Schoenberg thought of himself as the new Bach. A piece that could be used in reply is the Gavotte II of Bach's English Suite in D Minor. It is quite obviously based on the idea of a peasant bagpipe. Relevant in this regard, whether or not literally true, is Kurt Sach's observation that because of Roundhead suppression of peasant culture during the English Civil war, without the deep cultural loam of an active folk music practice among the peasantry, the desertification of culture filtered upwards, so that, a literal fact, between the death of Henry Purcell in 1695 and the rise of Sir Edward Elgar in 1898, there was a greater than 200 year gap in native English born fine art ("classical") composers, Thomas Arne ("Hail Britannia") and Charles Avison (orchestral arrangements of Domenico Scarlatti's harpsichord works) notwithstanding.

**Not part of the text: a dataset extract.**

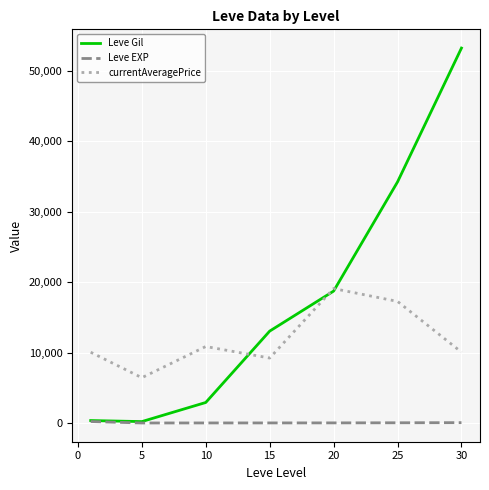

Which series has the widest spread of values?

Leve Gil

While the proposition is subject to endless debates pro and con, the principle that there must be an interrelation, a circulation up, down and between folk, urban popular, progressive-popular and art ("classical") music remains a valid organizing principle.

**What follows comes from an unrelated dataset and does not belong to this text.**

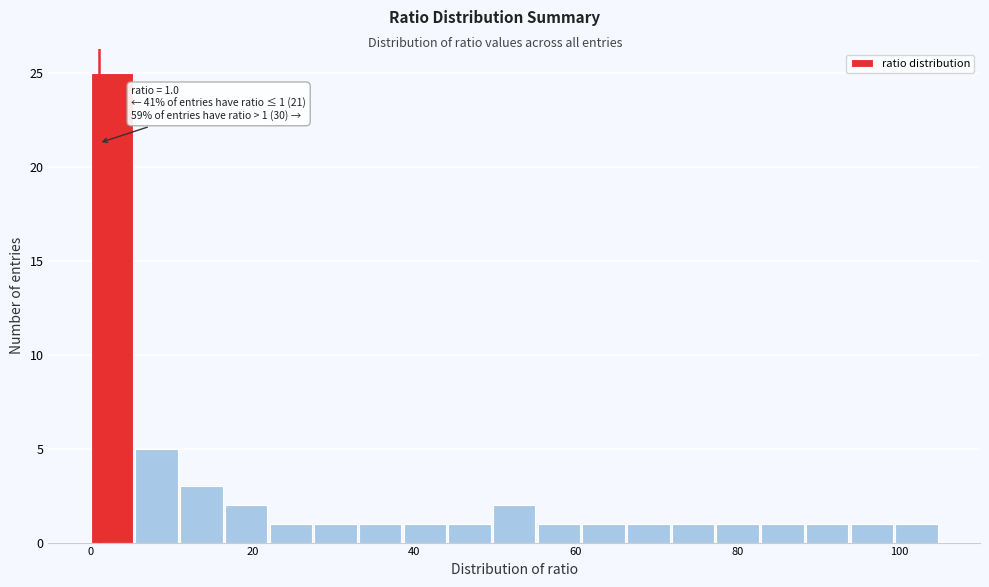

Around what value on the x-axis is the tallest bar? Give the approximate position of its centre, as read against the axis.

2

My studies reveal that there is a hidden cultural mother-lode more than a century old, prior to the influences that revealed themselves with the rise of twelve-tone technique: In the decade prior to the First World War, there were ten sheet music releases per year with more than 1 million sheet music sales per year. There were 300 piano brands in the U.S. alone. In 'A Tree Grows in Brooklyn' the family is so poor the children's growth is stunted, yet they have a piano and can play a few pieces on it, instructed by equally poor piano teachers for whom they barter precious food. The real life example is an American Catholic Bishop, Rembert Weakland, whose father died in his childhood and whose family were desperately poor, yet he had access to a piano.

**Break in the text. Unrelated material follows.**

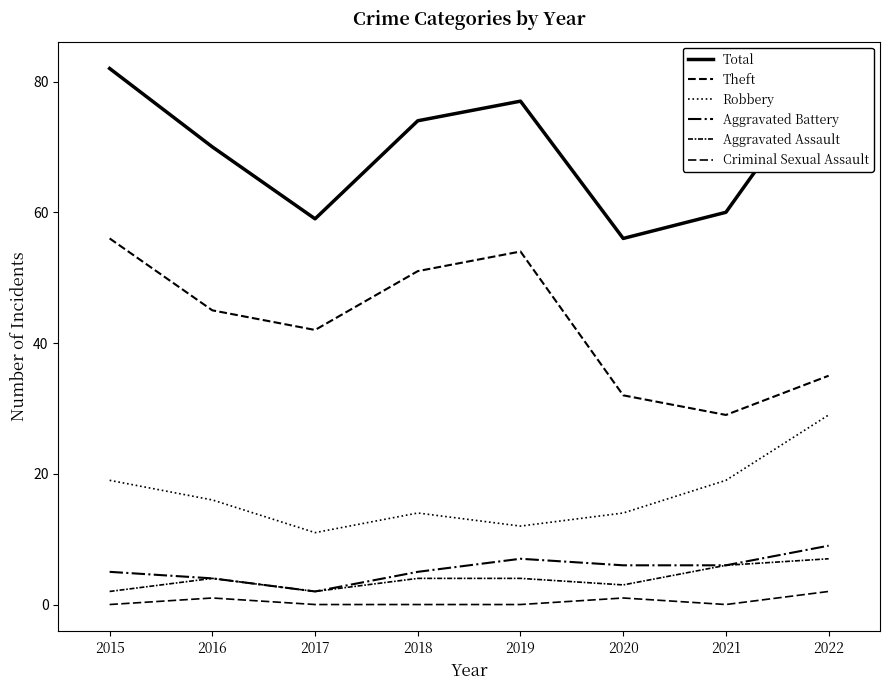

True or false: Robbery has a value of 4 at 2017.

False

A vignette from a Sommerset Maugham story, about a Church of England baptismal registration official, a Bursar, who is discharged from service because of illiteracy, who becomes the owner of 20 tobacconist shops, shows the effect: In the clip, the man bypasses an engagement party of young people singing popular songs in the parlor, played by one of the buyers of those 10, million sellers of sheet music.
There's a party going on in that parlor. It was the entertainment life of people who had no radio or sound cinema, but who had a fabulous time entertaining themselves and their music partners. Virtually everyone who, today, would be described as liking music, would have expressed that enthusiasm, by directly singing the music themselves. If You Wanted Music, Before the Development of Radio in 1923 (though most families didn't have a radio even by the start of the Second World War, even as most people didn't have a television even ten years later), You Had to Make It Yourself.
Twelve-Tone Technique was the necrosis in art ("classical") music as the mechanization of culture overtook what had been only a precious few years prior the active practice of culture on a popular level.
Jazz, it has been theorized, having conveyed the impressionistic tonality through the music of Irving Berlin (a disputable proposition), is still, certainly a hybrid, conveying the vibrancy of African music through the externals of the dying European art music. But today, it's a surprise to Jazz enthusiasts to find that young people are turning away from Jazz. However, there is a world of progressive popular music beyond the dying bounds of Europe and its cultural colonies.